Most companies are not going spend money on investigations for small breaches or those that are easily explainable. Therefore, it is very likely that breaches of data such as information left in public, information accidently placed on a public web site, etc. are underrepresented in the sample Verizon used. It is also likely that smaller companies and non-profit organizations are underrepresented as well since these entities lack the funding that larger, for-profit organizations have at their disposal.
What does this sample bias mean for the validity of the Verizon report? Nothing. Nothing at all. There is no problem with the sample bias of the Verizon report. The simple fact is that all of security breach reports (again, including the ESI YiR) suffer from the same problem. Unfortunately, there is no go way around this problem yet. Everyone that I talk to involved with tracking breaches has the same complaint: There is no centralized reporting of breaches in the United States and those states that do require breach reporting to a central authority have different reporting requirements, litmus tests and public access to breach information.

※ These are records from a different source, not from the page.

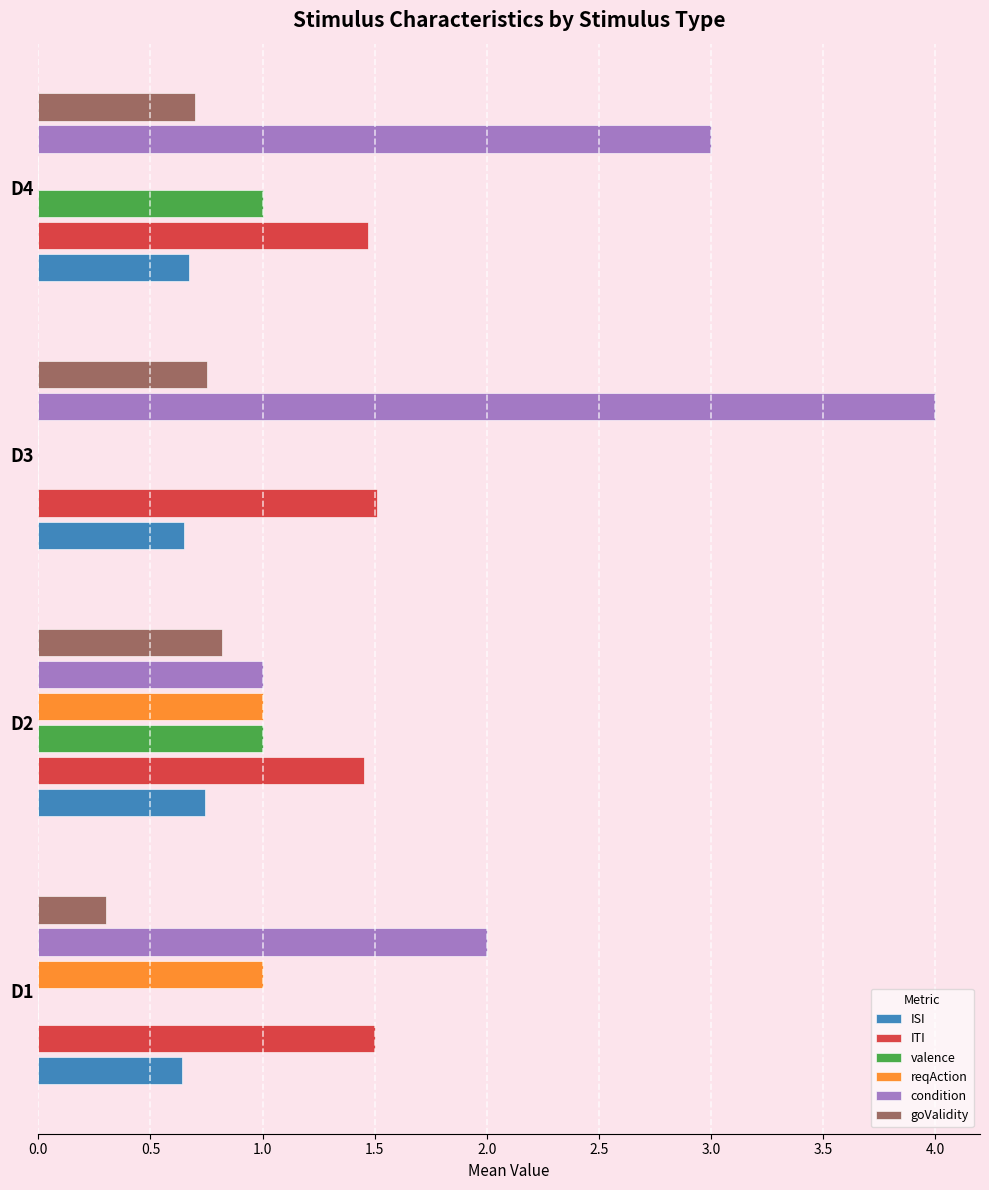

True or false: ITI has a value of 1.5 at D1.

True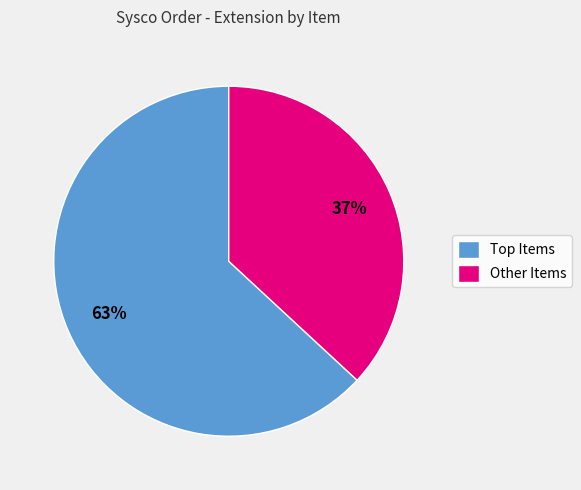

What is the smallest slice in the pie chart?

Other Items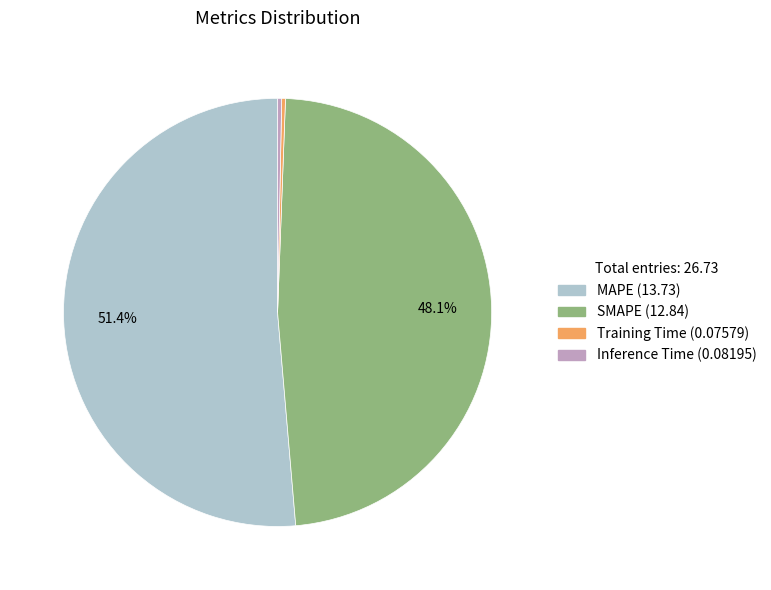

What is the largest slice in the pie chart?

MAPE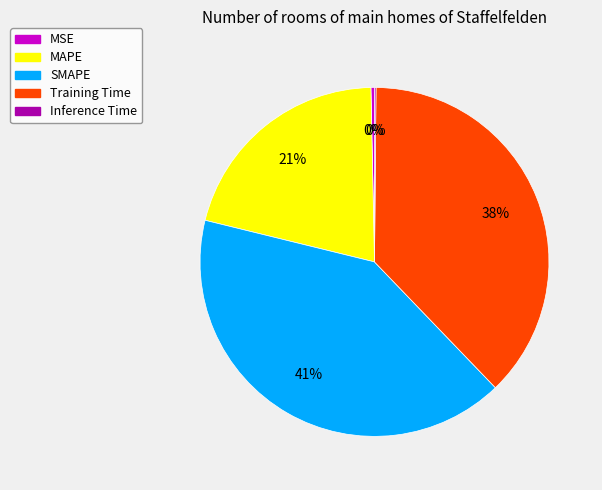

Which category has the biggest portion of the pie?

SMAPE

So I am suggesting that everyone stop reading these reports? Absolutely not. It is not just self-preservation that makes me say this, however much I enjoy my work with ESI. These reports are an excellent way for information security practitioners to track the movement of threats and discover what types of security threats similar organizations are facing. The point of all of these is that each and every one of us (including the media) need to make sure that we are interpreting the data of these reports properly before we remove our firewall because the 2007 ESI YiR said that employee mistakes outnumber hackers as the cause of a breach 2:1 or before we discontinue our security awareness and training programs because the Verizon reports says that 73% of all breaches came from external sources.
How can these reports be so different and yet both be correct? Simple, look to the samples used to compile them.